- [What is required]: Rewrite the lines from the start of the records through the line containing "COMPAGNIE AERIENNE", swapping "Räumlichkeiten" for "Büros" and leaving everything else as it is. Give only those lines.

[Records for processing Boundary: Start]

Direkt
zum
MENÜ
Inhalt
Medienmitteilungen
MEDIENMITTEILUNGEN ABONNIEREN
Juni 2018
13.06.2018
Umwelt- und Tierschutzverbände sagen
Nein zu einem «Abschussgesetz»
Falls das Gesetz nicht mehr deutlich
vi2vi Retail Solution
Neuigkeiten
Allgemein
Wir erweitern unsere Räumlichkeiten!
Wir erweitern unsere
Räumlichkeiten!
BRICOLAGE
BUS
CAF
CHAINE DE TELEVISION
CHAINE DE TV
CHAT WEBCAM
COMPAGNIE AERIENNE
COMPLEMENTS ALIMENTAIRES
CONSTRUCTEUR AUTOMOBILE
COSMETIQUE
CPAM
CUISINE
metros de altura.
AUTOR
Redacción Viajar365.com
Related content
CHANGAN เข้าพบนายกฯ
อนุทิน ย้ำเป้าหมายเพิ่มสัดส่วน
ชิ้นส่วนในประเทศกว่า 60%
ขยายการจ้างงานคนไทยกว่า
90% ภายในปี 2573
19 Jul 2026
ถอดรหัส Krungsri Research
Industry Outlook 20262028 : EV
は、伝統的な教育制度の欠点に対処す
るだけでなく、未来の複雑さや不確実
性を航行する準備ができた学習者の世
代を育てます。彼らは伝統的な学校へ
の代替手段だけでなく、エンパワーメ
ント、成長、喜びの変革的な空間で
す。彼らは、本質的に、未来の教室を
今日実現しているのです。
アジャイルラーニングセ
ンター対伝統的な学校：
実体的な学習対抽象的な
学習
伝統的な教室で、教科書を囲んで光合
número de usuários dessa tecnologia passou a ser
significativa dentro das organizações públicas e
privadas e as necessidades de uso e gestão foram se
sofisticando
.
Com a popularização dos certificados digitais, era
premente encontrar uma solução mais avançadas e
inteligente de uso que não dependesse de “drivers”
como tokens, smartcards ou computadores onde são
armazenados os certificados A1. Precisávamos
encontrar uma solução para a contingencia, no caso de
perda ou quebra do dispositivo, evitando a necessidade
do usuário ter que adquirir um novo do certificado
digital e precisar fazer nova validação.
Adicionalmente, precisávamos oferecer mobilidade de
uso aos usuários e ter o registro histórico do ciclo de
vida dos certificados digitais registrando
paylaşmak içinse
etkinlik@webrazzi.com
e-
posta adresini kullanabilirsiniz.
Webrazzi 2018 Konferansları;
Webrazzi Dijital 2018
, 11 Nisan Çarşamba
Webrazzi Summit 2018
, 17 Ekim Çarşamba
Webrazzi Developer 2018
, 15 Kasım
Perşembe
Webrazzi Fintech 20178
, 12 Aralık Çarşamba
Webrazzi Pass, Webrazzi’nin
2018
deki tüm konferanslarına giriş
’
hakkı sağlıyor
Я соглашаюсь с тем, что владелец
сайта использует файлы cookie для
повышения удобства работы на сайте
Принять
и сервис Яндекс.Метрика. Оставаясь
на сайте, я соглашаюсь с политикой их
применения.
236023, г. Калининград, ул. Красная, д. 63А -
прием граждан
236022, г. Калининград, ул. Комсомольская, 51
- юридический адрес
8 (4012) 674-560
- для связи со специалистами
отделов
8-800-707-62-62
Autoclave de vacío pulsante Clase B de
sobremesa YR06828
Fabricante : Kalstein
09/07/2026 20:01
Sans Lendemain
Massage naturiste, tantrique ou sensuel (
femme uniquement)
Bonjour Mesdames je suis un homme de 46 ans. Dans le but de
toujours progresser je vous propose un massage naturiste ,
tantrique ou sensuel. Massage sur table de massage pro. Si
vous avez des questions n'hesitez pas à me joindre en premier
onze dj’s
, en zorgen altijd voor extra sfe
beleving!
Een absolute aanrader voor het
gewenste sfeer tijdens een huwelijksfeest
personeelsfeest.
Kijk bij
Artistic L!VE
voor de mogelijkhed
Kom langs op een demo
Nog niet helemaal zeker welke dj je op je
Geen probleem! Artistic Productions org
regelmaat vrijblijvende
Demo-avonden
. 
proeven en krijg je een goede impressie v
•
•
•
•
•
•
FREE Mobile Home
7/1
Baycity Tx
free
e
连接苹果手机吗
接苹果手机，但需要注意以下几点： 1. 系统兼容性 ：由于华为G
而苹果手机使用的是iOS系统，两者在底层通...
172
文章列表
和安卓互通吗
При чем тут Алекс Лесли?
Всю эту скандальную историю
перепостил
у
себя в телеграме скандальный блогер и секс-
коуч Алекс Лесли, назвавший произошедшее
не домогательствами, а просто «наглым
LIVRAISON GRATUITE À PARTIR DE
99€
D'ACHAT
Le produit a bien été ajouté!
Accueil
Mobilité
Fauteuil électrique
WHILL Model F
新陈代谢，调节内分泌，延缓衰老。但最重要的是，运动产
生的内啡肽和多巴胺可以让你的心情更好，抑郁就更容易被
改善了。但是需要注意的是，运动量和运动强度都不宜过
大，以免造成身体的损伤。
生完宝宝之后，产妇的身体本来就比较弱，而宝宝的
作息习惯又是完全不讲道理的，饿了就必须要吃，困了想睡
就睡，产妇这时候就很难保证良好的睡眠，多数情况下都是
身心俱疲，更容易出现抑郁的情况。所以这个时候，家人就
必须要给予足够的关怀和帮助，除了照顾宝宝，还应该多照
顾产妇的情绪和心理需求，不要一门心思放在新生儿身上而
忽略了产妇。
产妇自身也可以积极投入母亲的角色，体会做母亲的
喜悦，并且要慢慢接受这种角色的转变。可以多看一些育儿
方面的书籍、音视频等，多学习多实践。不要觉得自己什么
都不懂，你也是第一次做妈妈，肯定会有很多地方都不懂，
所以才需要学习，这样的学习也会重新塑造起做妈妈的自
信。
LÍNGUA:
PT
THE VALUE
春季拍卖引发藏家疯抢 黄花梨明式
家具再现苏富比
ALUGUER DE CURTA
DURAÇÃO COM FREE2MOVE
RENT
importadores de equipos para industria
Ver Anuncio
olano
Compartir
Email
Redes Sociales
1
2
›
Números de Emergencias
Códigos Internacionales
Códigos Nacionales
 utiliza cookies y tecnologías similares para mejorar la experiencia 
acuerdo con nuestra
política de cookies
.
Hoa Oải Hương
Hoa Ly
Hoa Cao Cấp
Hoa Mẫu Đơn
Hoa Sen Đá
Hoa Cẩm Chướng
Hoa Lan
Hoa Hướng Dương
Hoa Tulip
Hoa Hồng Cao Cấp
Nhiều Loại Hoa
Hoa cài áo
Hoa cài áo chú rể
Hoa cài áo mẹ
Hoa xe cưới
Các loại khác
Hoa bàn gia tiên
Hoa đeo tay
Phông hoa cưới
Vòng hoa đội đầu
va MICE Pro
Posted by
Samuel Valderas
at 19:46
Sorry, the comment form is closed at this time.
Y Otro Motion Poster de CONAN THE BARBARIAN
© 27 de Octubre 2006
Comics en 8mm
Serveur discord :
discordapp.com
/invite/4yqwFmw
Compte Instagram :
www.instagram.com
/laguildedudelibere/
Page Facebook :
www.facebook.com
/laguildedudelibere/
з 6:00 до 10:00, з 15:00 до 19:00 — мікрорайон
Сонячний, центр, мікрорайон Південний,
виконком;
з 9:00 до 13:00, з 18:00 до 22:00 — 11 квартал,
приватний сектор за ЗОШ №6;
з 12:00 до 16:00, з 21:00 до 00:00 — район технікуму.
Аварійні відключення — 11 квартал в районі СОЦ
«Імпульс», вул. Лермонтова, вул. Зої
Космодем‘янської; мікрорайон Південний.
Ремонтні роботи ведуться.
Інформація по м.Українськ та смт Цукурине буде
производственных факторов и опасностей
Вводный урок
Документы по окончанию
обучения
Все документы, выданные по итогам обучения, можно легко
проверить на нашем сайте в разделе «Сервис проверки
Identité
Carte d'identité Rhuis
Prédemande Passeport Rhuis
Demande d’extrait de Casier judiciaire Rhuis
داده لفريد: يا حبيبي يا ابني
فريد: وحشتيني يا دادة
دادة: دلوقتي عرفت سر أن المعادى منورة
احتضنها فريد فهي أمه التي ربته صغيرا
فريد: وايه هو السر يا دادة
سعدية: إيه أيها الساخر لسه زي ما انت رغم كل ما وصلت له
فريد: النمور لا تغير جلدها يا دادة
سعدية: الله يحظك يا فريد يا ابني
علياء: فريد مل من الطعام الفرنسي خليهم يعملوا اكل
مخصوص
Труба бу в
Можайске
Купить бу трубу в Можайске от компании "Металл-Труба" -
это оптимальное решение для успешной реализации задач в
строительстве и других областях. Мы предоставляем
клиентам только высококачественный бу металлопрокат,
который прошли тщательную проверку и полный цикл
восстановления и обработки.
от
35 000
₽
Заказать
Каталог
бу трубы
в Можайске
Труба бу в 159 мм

[Records for processing Boundary: End]

- [Solution for this problem]:
Direkt
zum
MENÜ
Inhalt
Medienmitteilungen
MEDIENMITTEILUNGEN ABONNIEREN
Juni 2018
13.06.2018
Umwelt- und Tierschutzverbände sagen
Nein zu einem «Abschussgesetz»
Falls das Gesetz nicht mehr deutlich
vi2vi Retail Solution
Neuigkeiten
Allgemein
Wir erweitern unsere Büros!
Wir erweitern unsere
Büros!
BRICOLAGE
BUS
CAF
CHAINE DE TELEVISION
CHAINE DE TV
CHAT WEBCAM
COMPAGNIE AERIENNE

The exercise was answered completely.